The data:
---+---
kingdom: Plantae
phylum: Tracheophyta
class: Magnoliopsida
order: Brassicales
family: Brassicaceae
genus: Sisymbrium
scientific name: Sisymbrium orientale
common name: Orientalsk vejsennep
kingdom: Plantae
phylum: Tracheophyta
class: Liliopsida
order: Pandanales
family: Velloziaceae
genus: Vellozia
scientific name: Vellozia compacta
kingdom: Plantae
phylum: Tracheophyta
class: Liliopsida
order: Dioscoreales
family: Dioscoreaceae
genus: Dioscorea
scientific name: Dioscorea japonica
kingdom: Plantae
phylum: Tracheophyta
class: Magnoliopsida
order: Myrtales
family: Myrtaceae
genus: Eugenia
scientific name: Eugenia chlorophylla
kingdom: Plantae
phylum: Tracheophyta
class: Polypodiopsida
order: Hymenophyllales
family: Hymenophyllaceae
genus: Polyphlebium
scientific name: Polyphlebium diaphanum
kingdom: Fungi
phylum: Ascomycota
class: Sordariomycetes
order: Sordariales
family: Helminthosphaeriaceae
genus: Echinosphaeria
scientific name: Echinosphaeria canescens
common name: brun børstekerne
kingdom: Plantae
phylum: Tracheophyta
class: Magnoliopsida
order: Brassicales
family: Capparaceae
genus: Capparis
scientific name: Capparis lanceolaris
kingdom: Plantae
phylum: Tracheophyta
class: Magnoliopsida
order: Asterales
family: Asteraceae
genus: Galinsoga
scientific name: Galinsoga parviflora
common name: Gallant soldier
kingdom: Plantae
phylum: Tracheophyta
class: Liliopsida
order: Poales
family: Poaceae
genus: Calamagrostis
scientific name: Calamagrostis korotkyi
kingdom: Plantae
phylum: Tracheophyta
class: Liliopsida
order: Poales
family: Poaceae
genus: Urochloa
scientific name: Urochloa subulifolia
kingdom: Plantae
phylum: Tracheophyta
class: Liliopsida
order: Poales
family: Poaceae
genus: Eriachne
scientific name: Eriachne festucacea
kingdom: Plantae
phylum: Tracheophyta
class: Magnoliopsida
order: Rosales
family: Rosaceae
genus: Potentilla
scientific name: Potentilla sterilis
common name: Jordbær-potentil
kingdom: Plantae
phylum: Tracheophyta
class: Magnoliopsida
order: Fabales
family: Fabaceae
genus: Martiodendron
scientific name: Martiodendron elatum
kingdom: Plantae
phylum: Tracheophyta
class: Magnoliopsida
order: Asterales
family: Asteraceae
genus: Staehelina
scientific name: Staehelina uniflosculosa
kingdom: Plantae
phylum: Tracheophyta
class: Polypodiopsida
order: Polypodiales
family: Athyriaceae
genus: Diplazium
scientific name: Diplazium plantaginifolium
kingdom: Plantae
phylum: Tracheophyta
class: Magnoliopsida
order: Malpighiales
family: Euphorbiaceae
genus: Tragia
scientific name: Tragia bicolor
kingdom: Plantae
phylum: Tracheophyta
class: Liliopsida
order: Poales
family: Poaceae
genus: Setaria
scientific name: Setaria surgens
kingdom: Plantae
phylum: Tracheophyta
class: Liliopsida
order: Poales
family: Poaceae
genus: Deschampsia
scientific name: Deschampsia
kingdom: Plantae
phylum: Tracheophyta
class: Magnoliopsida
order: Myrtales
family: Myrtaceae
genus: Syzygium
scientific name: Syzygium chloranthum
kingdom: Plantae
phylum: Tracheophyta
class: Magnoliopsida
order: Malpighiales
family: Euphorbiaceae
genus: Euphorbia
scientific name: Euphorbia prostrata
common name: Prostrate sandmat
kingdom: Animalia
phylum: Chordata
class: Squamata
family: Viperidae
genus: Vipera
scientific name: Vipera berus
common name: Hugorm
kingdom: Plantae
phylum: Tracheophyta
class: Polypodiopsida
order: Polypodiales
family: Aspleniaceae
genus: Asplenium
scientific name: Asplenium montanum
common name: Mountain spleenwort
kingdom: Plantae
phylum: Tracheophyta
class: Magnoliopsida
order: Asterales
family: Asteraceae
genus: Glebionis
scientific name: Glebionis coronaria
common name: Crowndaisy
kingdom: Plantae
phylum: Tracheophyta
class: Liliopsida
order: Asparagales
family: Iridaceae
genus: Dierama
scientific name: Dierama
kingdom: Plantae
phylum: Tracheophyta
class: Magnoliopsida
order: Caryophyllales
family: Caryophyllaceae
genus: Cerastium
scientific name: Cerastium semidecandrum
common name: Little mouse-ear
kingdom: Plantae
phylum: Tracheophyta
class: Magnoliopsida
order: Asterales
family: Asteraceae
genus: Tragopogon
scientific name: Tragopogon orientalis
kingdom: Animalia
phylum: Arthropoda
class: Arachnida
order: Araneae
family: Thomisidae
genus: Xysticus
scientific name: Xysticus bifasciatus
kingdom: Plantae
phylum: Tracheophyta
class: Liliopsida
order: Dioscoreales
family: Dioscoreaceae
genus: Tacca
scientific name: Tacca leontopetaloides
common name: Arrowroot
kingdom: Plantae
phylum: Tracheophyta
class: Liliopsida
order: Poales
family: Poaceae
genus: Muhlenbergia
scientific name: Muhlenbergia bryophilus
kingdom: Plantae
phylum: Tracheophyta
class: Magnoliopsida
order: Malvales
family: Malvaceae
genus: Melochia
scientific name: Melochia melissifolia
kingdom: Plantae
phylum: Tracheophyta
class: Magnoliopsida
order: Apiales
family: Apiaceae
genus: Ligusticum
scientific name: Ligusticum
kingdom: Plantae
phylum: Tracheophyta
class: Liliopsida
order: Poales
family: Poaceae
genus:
---+---
Aim of the exercise:
Put every line of the rows above into a JSON list of strings, one string per line, leaving out any blank lines.

Task solution:
[
  "kingdom: Plantae",
  "phylum: Tracheophyta",
  "class: Magnoliopsida",
  "order: Brassicales",
  "family: Brassicaceae",
  "genus: Sisymbrium",
  "scientific name: Sisymbrium orientale",
  "common name: Orientalsk vejsennep",
  "kingdom: Plantae",
  "phylum: Tracheophyta",
  "class: Liliopsida",
  "order: Pandanales",
  "family: Velloziaceae",
  "genus: Vellozia",
  "scientific name: Vellozia compacta",
  "kingdom: Plantae",
  "phylum: Tracheophyta",
  "class: Liliopsida",
  "order: Dioscoreales",
  "family: Dioscoreaceae",
  "genus: Dioscorea",
  "scientific name: Dioscorea japonica",
  "kingdom: Plantae",
  "phylum: Tracheophyta",
  "class: Magnoliopsida",
  "order: Myrtales",
  "family: Myrtaceae",
  "genus: Eugenia",
  "scientific name: Eugenia chlorophylla",
  "kingdom: Plantae",
  "phylum: Tracheophyta",
  "class: Polypodiopsida",
  "order: Hymenophyllales",
  "family: Hymenophyllaceae",
  "genus: Polyphlebium",
  "scientific name: Polyphlebium diaphanum",
  "kingdom: Fungi",
  "phylum: Ascomycota",
  "class: Sordariomycetes",
  "order: Sordariales",
  "family: Helminthosphaeriaceae",
  "genus: Echinosphaeria",
  "scientific name: Echinosphaeria canescens",
  "common name: brun børstekerne",
  "kingdom: Plantae",
  "phylum: Tracheophyta",
  "class: Magnoliopsida",
  "order: Brassicales",
  "family: Capparaceae",
  "genus: Capparis",
  "scientific name: Capparis lanceolaris",
  "kingdom: Plantae",
  "phylum: Tracheophyta",
  "class: Magnoliopsida",
  "order: Asterales",
  "family: Asteraceae",
  "genus: Galinsoga",
  "scientific name: Galinsoga parviflora",
  "common name: Gallant soldier",
  "kingdom: Plantae",
  "phylum: Tracheophyta",
  "class: Liliopsida",
  "order: Poales",
  "family: Poaceae",
  "genus: Calamagrostis",
  "scientific name: Calamagrostis korotkyi",
  "kingdom: Plantae",
  "phylum: Tracheophyta",
  "class: Liliopsida",
  "order: Poales",
  "family: Poaceae",
  "genus: Urochloa",
  "scientific name: Urochloa subulifolia",
  "kingdom: Plantae",
  "phylum: Tracheophyta",
  "class: Liliopsida",
  "order: Poales",
  "family: Poaceae",
  "genus: Eriachne",
  "scientific name: Eriachne festucacea",
  "kingdom: Plantae",
  "phylum: Tracheophyta",
  "class: Magnoliopsida",
  "order: Rosales",
  "family: Rosaceae",
  "genus: Potentilla",
  "scientific name: Potentilla sterilis",
  "common name: Jordbær-potentil",
  "kingdom: Plantae",
  "phylum: Tracheophyta",
  "class: Magnoliopsida",
  "order: Fabales",
  "family: Fabaceae",
  "genus: Martiodendron",
  "scientific name: Martiodendron elatum",
  "kingdom: Plantae",
  "phylum: Tracheophyta",
  "class: Magnoliopsida",
  "order: Asterales",
  "family: Asteraceae",
  "genus: Staehelina",
  "scientific name: Staehelina uniflosculosa",
  "kingdom: Plantae",
  "phylum: Tracheophyta",
  "class: Polypodiopsida",
  "order: Polypodiales",
  "family: Athyriaceae",
  "genus: Diplazium",
  "scientific name: Diplazium plantaginifolium",
  "kingdom: Plantae",
  "phylum: Tracheophyta",
  "class: Magnoliopsida",
  "order: Malpighiales",
  "family: Euphorbiaceae",
  "genus: Tragia",
  "scientific name: Tragia bicolor",
  "kingdom: Plantae",
  "phylum: Tracheophyta",
  "class: Liliopsida",
  "order: Poales",
  "family: Poaceae",
  "genus: Setaria",
  "scientific name: Setaria surgens",
  "kingdom: Plantae",
  "phylum: Tracheophyta",
  "class: Liliopsida",
  "order: Poales",
  "family: Poaceae",
  "genus: Deschampsia",
  "scientific name: Deschampsia",
  "kingdom: Plantae",
  "phylum: Tracheophyta",
  "class: Magnoliopsida",
  "order: Myrtales",
  "family: Myrtaceae",
  "genus: Syzygium",
  "scientific name: Syzygium chloranthum",
  "kingdom: Plantae",
  "phylum: Tracheophyta",
  "class: Magnoliopsida",
  "order: Malpighiales",
  "family: Euphorbiaceae",
  "genus: Euphorbia",
  "scientific name: Euphorbia prostrata",
  "common name: Prostrate sandmat",
  "kingdom: Animalia",
  "phylum: Chordata",
  "class: Squamata",
  "family: Viperidae",
  "genus: Vipera",
  "scientific name: Vipera berus",
  "common name: Hugorm",
  "kingdom: Plantae",
  "phylum: Tracheophyta",
  "class: Polypodiopsida",
  "order: Polypodiales",
  "family: Aspleniaceae",
  "genus: Asplenium",
  "scientific name: Asplenium montanum",
  "common name: Mountain spleenwort",
  "kingdom: Plantae",
  "phylum: Tracheophyta",
  "class: Magnoliopsida",
  "order: Asterales",
  "family: Asteraceae",
  "genus: Glebionis",
  "scientific name: Glebionis coronaria",
  "common name: Crowndaisy",
  "kingdom: Plantae",
  "phylum: Tracheophyta",
  "class: Liliopsida",
  "order: Asparagales",
  "family: Iridaceae",
  "genus: Dierama",
  "scientific name: Dierama",
  "kingdom: Plantae",
  "phylum: Tracheophyta",
  "class: Magnoliopsida",
  "order: Caryophyllales",
  "family: Caryophyllaceae",
  "genus: Cerastium",
  "scientific name: Cerastium semidecandrum",
  "common name: Little mouse-ear",
  "kingdom: Plantae",
  "phylum: Tracheophyta",
  "class: Magnoliopsida",
  "order: Asterales",
  "family: Asteraceae",
  "genus: Tragopogon",
  "scientific name: Tragopogon orientalis",
  "kingdom: Animalia",
  "phylum: Arthropoda",
  "class: Arachnida",
  "order: Araneae",
  "family: Thomisidae",
  "genus: Xysticus",
  "scientific name: Xysticus bifasciatus",
  "kingdom: Plantae",
  "phylum: Tracheophyta",
  "class: Liliopsida",
  "order: Dioscoreales",
  "family: Dioscoreaceae",
  "genus: Tacca",
  "scientific name: Tacca leontopetaloides",
  "common name: Arrowroot",
  "kingdom: Plantae",
  "phylum: Tracheophyta",
  "class: Liliopsida",
  "order: Poales",
  "family: Poaceae",
  "genus: Muhlenbergia",
  "scientific name: Muhlenbergia bryophilus",
  "kingdom: Plantae",
  "phylum: Tracheophyta",
  "class: Magnoliopsida",
  "order: Malvales",
  "family: Malvaceae",
  "genus: Melochia",
  "scientific name: Melochia melissifolia",
  "kingdom: Plantae",
  "phylum: Tracheophyta",
  "class: Magnoliopsida",
  "order: Apiales",
  "family: Apiaceae",
  "genus: Ligusticum",
  "scientific name: Ligusticum",
  "kingdom: Plantae",
  "phylum: Tracheophyta",
  "class: Liliopsida",
  "order: Poales",
  "family: Poaceae",
  "genus:"
]